### Problem A
From the passage on isolated black holes below, list every source of evidence it cites for the number of stellar-mass black holes in our Galaxy.
### Problem B
Decide whether each statement agrees with the passage on isolated black holes below. Give yes or no for each, with the deciding words quoted from the passage.
(i) Isolated black holes have higher masses than neutron stars.
(ii) Isolated black holes have larger space velocities than neutron stars.
(iii) The predicted number of detectable isolated accreting black holes is given as a function of efficiency.

### Passage to read
###

Galactic stellar-population-synthesis models , chemical-enrichment models , and long-duration Bulge microlensing events indicate about N _ { tot } = 10 ^ { 8 } -10 ^ { 9 } stellar-mass black holes reside in our Galaxy .
We study X-ray emission from accretion from the interstellar medium on to isolated black holes .
Although isolated black holes may be fewer in number than neutron stars , N _ { NS } \sim 10 ^ { 9 } , their higher masses , \langle M \rangle \sim 9 { M } _ { \odot } , and smaller space velocities , \sigma _ { v } \sim 40 km s ^ { -1 } result in Bondi-Hoyle accretion rates \sim 4 \times 10 ^ { 3 } times higher than for neutron stars .
We estimate that \sim 10 ^ { 4 } isolated black holes within the Milky Way should accrete at \dot { M } > 10 ^ { 15 } g s ^ { -1 } , comparable to accretion rates inferred for black-hole X-ray binaries given a total number of black holes N _ { tot } = N _ { 9 } 10 ^ { 9 } .
If black holes accrete at efficiencies only \sim 10 ^ { -4 } ( N _ { NS } / N _ { tot } ) ^ { 0.8 } of the neutron-star accretion efficiency , a comparable number of each may be detectable .
We make predictions for the number of isolated accreting black holes in our Galaxy which can be detected with X-ray surveys as a function of efficiency , concluding that all-sky surveys at a depth of F = F _ { -15 } 10 ^ { -15 } erg cm ^ { -2 } s ^ { -1 } dex ^ { -1 } can find N ( > F ) \sim 10 ^ { 4 } N _ { 9 } ( F _ { -15 } / \epsilon _ { -5 } ) ^ { -1.2 } isolated accreting black holes for a velocity dispersion of 40 km s ^ { -1 } and X-ray accretion efficiency of \epsilon = \epsilon _ { -5 } 10 ^ { -5 } .

###

### Data provided
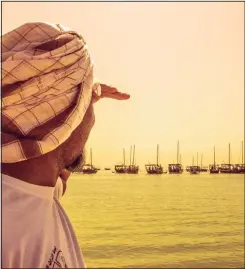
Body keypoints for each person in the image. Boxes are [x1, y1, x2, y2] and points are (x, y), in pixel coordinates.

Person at [2, 22, 130, 268]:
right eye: (86, 105)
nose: (92, 120)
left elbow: (60, 178)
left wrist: (88, 94)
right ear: (67, 118)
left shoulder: (39, 186)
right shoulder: (8, 233)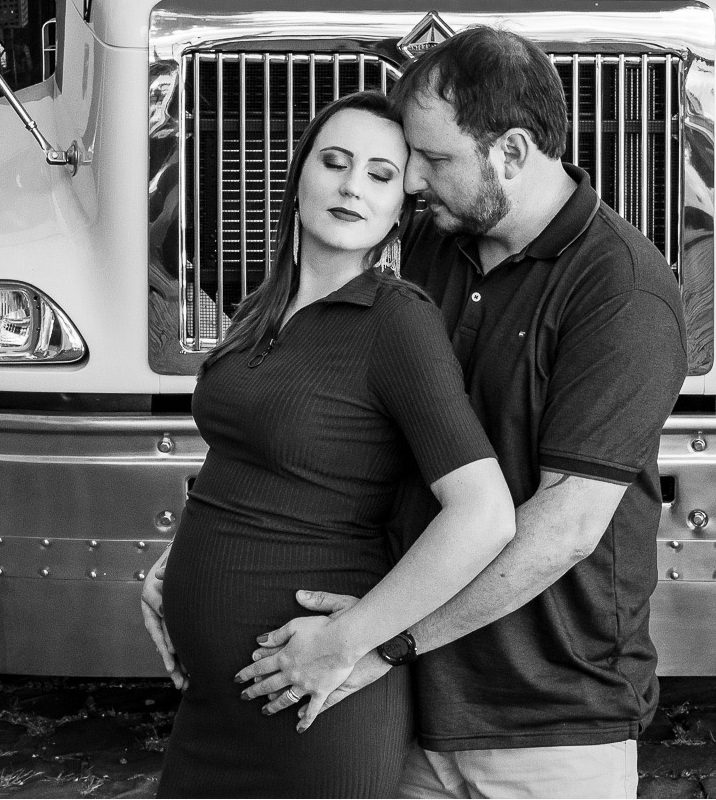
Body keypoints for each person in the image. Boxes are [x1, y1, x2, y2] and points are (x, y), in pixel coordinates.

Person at [240, 28, 688, 800]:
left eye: (434, 159)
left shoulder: (622, 290)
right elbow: (326, 415)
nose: (411, 180)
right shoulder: (425, 244)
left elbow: (566, 528)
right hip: (403, 713)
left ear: (511, 152)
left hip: (552, 725)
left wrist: (376, 642)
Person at [143, 89, 515, 799]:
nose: (352, 186)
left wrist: (350, 641)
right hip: (212, 702)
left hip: (313, 705)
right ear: (298, 179)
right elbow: (253, 457)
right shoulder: (263, 307)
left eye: (380, 174)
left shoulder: (396, 321)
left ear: (400, 208)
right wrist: (174, 564)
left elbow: (484, 514)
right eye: (335, 163)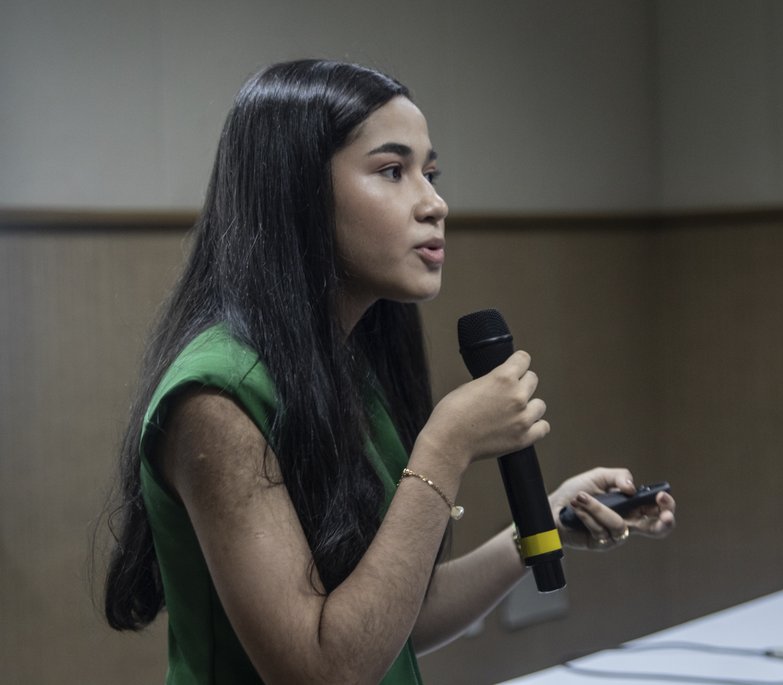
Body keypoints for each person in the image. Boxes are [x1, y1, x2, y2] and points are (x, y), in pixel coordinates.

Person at [101, 59, 676, 684]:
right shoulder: (216, 399)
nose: (435, 204)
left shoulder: (341, 368)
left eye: (430, 174)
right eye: (393, 171)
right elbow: (322, 670)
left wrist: (543, 525)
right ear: (296, 192)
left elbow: (392, 622)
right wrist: (446, 445)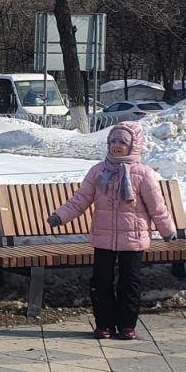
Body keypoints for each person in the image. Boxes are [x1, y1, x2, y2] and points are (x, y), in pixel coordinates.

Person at [49, 121, 176, 340]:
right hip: (104, 237)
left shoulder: (143, 174)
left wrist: (168, 230)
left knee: (130, 282)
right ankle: (104, 324)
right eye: (113, 141)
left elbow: (157, 206)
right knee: (101, 281)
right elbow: (81, 198)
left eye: (122, 142)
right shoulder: (99, 171)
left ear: (133, 146)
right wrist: (61, 215)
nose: (116, 146)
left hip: (133, 237)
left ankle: (127, 325)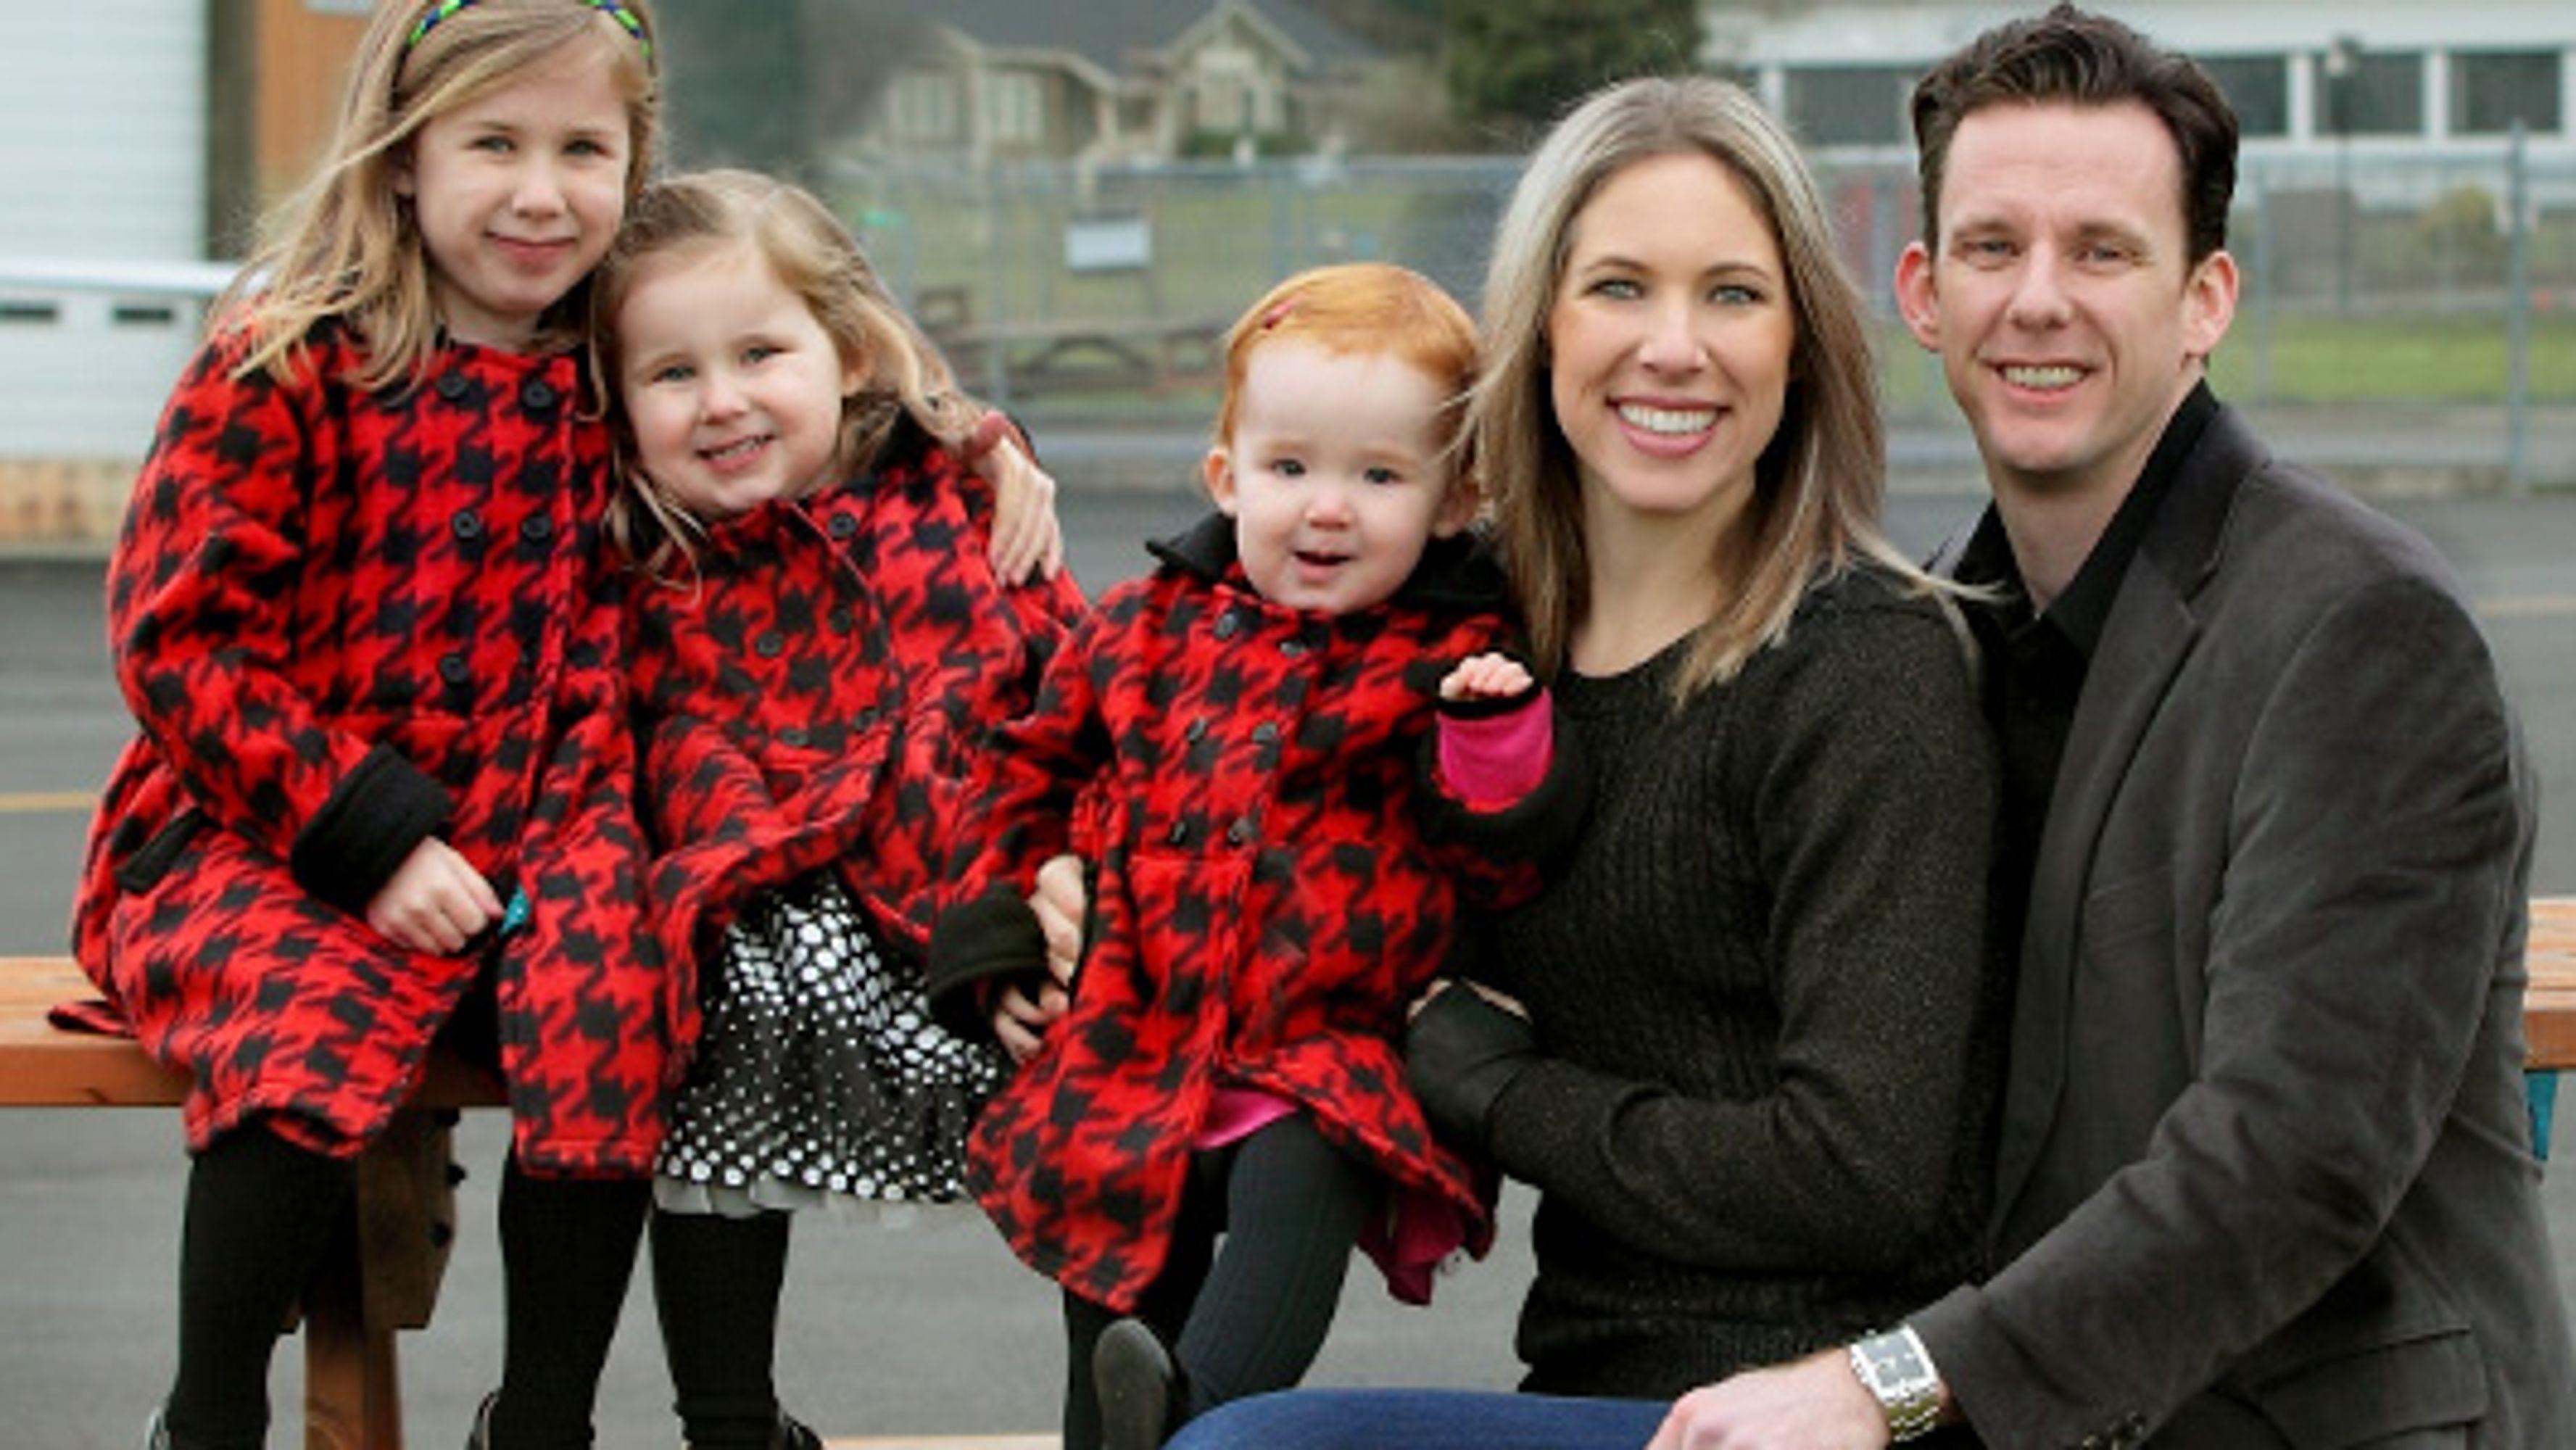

###

### Written response A
1. Galactic stellar-population-synthesis models
2. Chemical-enrichment models
3. Long-duration Bulge microlensing events

### Written response B
(i) Yes: "their higher masses"
(ii) No: "smaller space velocities"
(iii) Yes: "can be detected with X-ray surveys as a function of efficiency"